What follows is a set of records. Repeat every one of them exactly.

- **Records to use**:
=== Section Start ===

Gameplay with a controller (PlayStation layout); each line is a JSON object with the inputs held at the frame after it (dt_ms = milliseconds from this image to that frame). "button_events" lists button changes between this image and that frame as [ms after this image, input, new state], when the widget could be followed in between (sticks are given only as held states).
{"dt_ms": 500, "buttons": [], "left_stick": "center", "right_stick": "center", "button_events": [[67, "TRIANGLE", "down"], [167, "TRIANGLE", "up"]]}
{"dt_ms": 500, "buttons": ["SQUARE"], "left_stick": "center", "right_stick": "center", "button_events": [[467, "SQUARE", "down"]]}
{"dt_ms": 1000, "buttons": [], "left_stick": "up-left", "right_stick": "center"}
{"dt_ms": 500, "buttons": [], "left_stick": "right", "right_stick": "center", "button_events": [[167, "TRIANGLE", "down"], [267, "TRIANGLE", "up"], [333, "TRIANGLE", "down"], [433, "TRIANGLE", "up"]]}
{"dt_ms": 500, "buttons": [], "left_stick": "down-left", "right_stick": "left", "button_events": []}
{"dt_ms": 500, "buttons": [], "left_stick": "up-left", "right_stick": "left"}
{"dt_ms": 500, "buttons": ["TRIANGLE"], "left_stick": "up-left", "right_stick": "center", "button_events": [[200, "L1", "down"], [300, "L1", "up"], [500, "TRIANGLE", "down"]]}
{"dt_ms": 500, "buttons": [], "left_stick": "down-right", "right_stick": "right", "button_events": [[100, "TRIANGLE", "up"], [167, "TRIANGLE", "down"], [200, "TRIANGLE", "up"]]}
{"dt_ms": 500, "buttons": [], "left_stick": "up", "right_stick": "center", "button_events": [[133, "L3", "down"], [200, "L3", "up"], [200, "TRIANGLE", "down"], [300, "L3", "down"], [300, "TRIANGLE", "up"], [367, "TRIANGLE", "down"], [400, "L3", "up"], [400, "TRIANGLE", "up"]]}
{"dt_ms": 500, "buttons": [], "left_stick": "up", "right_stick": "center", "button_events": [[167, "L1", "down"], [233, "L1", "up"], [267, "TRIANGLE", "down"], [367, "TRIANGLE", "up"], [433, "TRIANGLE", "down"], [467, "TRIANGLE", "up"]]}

=== Section End ===

- **Solution below**:
Gameplay with a controller (PlayStation layout); each line is a JSON object with the inputs held at the frame after it (dt_ms = milliseconds from this image to that frame). "button_events" lists button changes between this image and that frame as [ms after this image, input, new state], when the widget could be followed in between (sticks are given only as held states).
{"dt_ms": 500, "buttons": [], "left_stick": "center", "right_stick": "center", "button_events": [[67, "TRIANGLE", "down"], [167, "TRIANGLE", "up"]]}
{"dt_ms": 500, "buttons": ["SQUARE"], "left_stick": "center", "right_stick": "center", "button_events": [[467, "SQUARE", "down"]]}
{"dt_ms": 1000, "buttons": [], "left_stick": "up-left", "right_stick": "center"}
{"dt_ms": 500, "buttons": [], "left_stick": "right", "right_stick": "center", "button_events": [[167, "TRIANGLE", "down"], [267, "TRIANGLE", "up"], [333, "TRIANGLE", "down"], [433, "TRIANGLE", "up"]]}
{"dt_ms": 500, "buttons": [], "left_stick": "down-left", "right_stick": "left", "button_events": []}
{"dt_ms": 500, "buttons": [], "left_stick": "up-left", "right_stick": "left"}
{"dt_ms": 500, "buttons": ["TRIANGLE"], "left_stick": "up-left", "right_stick": "center", "button_events": [[200, "L1", "down"], [300, "L1", "up"], [500, "TRIANGLE", "down"]]}
{"dt_ms": 500, "buttons": [], "left_stick": "down-right", "right_stick": "right", "button_events": [[100, "TRIANGLE", "up"], [167, "TRIANGLE", "down"], [200, "TRIANGLE", "up"]]}
{"dt_ms": 500, "buttons": [], "left_stick": "up", "right_stick": "center", "button_events": [[133, "L3", "down"], [200, "L3", "up"], [200, "TRIANGLE", "down"], [300, "L3", "down"], [300, "TRIANGLE", "up"], [367, "TRIANGLE", "down"], [400, "L3", "up"], [400, "TRIANGLE", "up"]]}
{"dt_ms": 500, "buttons": [], "left_stick": "up", "right_stick": "center", "button_events": [[167, "L1", "down"], [233, "L1", "up"], [267, "TRIANGLE", "down"], [367, "TRIANGLE", "up"], [433, "TRIANGLE", "down"], [467, "TRIANGLE", "up"]]}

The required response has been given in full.